Well it is that time of year again. The elves are hustling and bustling at the North Poll to get everything wrapped and packed by Christmas Eve, while Santa is getting his frippery and finery out of the mothballs and doing a few toe touches and stretching exercises to prepare for a long night of chimney diving and cookie eating.

It doesn't seem possible but it's true, Christmas comes earlier each year. Okay, the actual date of Christmas doesn't come earlier, but it does seem that the retailers are pushing the start of the season earlier and earlier each year and it does feel like my anxiety and level of busyness increases each year too.

I don't know what it's like at your house, but as the number of days until Christmas grows smaller and my family's wish lists seem to grow longer I find myself dreaming of a more simple Christmas.

Maybe it has to do with the kids growing up so fast and trying to coordinate all of their schedules or maybe it has to do with the economy and needing to find ways to cut down on expenses, or maybe it is just that the harder the retailers push me to buy buy buy my way into a Merry Christmas the more I wonder about the meaning of it all, but this year I've decided to make some changes.

First, my husband and I have decided to cut back on the number of gifts we give to each of the kids. Not just putting a cap on the number of gifts and the amount of money we'll spend on each one, but also on making each gift more meaningful.

We've also decided to have one Christmas Open House Party for all of our friends and family together and instead of knocking ourselves out trying to prepare a huge feast, we will invite each friend or family member to bring a dish to share. And instead of trying to buy gifts for all of those friends and family members (even inexpensive gifts add up) we've decided to host a White Elephant gift exchange.
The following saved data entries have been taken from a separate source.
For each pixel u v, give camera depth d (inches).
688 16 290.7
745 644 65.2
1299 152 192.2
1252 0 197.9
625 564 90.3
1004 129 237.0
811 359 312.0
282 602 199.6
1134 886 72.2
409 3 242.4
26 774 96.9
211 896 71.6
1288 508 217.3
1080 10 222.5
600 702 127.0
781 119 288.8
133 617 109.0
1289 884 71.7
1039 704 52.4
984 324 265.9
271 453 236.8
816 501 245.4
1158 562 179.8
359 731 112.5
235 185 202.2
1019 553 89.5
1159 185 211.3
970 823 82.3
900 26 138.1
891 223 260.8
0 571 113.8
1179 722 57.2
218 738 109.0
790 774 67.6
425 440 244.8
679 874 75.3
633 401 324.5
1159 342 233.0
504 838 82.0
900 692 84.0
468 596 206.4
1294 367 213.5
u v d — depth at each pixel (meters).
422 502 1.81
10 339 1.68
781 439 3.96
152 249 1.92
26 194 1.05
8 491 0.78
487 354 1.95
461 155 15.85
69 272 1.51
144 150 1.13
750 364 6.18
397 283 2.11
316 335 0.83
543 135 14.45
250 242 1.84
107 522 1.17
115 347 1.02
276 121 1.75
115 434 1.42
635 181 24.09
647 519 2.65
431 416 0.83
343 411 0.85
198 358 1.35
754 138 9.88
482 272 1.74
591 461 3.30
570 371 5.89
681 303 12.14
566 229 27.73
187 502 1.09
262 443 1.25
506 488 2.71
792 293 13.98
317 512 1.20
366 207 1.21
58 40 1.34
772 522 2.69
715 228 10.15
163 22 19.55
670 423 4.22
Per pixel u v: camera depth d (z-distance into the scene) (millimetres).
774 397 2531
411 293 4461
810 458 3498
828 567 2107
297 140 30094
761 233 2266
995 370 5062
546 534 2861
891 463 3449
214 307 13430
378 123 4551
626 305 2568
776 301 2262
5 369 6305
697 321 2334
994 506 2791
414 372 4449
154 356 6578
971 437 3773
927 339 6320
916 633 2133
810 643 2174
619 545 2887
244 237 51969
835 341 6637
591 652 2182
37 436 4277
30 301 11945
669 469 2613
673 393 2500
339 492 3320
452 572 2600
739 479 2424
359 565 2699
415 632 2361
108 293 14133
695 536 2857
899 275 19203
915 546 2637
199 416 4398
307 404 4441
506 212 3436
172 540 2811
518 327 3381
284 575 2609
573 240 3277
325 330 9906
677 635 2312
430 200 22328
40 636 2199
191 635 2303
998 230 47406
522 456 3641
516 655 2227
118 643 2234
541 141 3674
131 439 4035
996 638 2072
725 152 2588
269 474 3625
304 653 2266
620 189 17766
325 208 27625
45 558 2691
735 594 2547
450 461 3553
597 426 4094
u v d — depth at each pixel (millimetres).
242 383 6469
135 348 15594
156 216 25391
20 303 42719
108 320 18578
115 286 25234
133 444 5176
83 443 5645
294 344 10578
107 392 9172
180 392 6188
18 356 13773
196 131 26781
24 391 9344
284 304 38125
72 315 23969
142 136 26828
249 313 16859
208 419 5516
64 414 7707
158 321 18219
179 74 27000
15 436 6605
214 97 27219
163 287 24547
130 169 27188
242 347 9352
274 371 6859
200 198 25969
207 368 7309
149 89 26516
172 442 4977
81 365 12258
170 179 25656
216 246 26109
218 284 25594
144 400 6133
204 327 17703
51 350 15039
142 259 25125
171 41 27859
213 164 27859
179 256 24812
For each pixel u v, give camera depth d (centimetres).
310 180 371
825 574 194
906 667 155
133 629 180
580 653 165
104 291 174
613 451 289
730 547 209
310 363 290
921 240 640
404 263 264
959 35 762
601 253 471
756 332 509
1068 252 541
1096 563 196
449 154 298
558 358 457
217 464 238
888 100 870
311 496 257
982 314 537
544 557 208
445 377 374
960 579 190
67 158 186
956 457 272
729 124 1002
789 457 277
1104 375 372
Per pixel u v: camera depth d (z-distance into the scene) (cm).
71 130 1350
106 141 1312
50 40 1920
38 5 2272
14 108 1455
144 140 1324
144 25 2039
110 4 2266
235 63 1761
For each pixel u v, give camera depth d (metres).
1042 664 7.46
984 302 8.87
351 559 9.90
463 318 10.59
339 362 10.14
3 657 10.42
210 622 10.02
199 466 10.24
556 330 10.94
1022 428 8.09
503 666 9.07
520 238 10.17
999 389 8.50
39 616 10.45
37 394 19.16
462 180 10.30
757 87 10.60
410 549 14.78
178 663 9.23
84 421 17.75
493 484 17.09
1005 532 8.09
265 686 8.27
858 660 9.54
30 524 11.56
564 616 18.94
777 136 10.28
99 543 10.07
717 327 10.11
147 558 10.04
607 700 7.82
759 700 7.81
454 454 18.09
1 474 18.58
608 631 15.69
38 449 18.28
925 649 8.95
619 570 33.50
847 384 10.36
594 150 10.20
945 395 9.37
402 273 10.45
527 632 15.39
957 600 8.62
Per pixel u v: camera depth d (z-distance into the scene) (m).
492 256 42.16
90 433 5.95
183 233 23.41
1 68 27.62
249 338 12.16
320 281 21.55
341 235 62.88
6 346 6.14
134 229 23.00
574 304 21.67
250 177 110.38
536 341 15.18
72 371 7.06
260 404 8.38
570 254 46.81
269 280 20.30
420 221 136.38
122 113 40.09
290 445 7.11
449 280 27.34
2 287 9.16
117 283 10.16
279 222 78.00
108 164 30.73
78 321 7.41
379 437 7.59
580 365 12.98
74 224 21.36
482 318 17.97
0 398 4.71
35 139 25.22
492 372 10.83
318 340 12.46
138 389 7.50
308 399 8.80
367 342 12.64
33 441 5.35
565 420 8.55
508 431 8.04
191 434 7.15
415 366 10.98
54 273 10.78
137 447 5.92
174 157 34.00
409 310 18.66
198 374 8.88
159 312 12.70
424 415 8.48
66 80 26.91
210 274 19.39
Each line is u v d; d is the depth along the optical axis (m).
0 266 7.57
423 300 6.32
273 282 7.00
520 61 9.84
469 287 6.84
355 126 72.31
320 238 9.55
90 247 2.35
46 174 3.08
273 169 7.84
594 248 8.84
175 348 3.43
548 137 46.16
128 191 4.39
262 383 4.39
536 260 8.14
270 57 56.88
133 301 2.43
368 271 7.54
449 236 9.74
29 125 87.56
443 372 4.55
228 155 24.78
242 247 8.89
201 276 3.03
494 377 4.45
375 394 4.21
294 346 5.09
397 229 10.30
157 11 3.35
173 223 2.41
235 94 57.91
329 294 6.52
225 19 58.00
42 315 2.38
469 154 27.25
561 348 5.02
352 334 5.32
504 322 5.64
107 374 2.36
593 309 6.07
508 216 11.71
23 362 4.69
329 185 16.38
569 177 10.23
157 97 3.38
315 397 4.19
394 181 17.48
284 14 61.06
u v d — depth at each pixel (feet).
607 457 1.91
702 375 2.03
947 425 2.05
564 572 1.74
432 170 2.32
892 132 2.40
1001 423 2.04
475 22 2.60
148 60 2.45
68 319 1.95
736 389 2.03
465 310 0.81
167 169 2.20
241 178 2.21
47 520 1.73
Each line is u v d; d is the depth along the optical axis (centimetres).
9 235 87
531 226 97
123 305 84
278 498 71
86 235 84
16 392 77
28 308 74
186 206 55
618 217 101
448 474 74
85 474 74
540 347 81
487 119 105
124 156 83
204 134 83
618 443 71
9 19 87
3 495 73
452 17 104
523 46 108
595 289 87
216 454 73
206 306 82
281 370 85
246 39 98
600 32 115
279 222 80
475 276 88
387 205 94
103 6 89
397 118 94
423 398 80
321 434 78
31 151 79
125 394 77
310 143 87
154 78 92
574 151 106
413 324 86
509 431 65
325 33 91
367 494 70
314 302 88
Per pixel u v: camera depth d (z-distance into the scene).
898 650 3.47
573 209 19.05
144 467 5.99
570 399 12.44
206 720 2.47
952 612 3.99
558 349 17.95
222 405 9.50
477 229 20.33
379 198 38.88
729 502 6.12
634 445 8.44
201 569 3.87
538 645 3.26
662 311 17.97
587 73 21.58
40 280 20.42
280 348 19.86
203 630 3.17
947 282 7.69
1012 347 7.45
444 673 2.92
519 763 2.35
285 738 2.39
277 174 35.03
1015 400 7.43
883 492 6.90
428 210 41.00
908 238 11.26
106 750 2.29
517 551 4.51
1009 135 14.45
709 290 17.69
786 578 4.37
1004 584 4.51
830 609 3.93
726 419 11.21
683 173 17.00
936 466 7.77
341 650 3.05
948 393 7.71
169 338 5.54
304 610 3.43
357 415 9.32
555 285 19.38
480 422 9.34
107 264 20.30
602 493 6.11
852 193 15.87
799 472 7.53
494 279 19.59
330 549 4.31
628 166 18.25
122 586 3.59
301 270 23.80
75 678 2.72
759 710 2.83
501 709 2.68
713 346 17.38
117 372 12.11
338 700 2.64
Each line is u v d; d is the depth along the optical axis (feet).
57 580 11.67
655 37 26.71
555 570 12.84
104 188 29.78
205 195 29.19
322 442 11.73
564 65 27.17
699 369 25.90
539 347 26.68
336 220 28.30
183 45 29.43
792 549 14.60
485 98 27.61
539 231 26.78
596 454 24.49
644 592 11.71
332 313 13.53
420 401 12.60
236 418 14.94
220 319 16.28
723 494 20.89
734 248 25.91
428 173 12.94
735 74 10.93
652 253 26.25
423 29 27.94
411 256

And finally I am making a lot of gifts this year that I am really excited to give. My daughter has requested a collage to spruce up for her apartment walls. I'm working on personalized guitar picks for my husband and step-daughter using silver salvaged from an old silver spoon. I'm giving matted and framed prints of special pictures that I've taken, etc. This is the first year that I've made so many gifts and in spite of the extra work involved, I am finding the process is bringing the simple peaceful feeling that Christmas is supposed to have and I'm already thinking of the things I want to make next year.

I'm curious about the rest of you. Are you making any changes this year? Are you giving any homespun gifts? Leave us a comment and tell us about it.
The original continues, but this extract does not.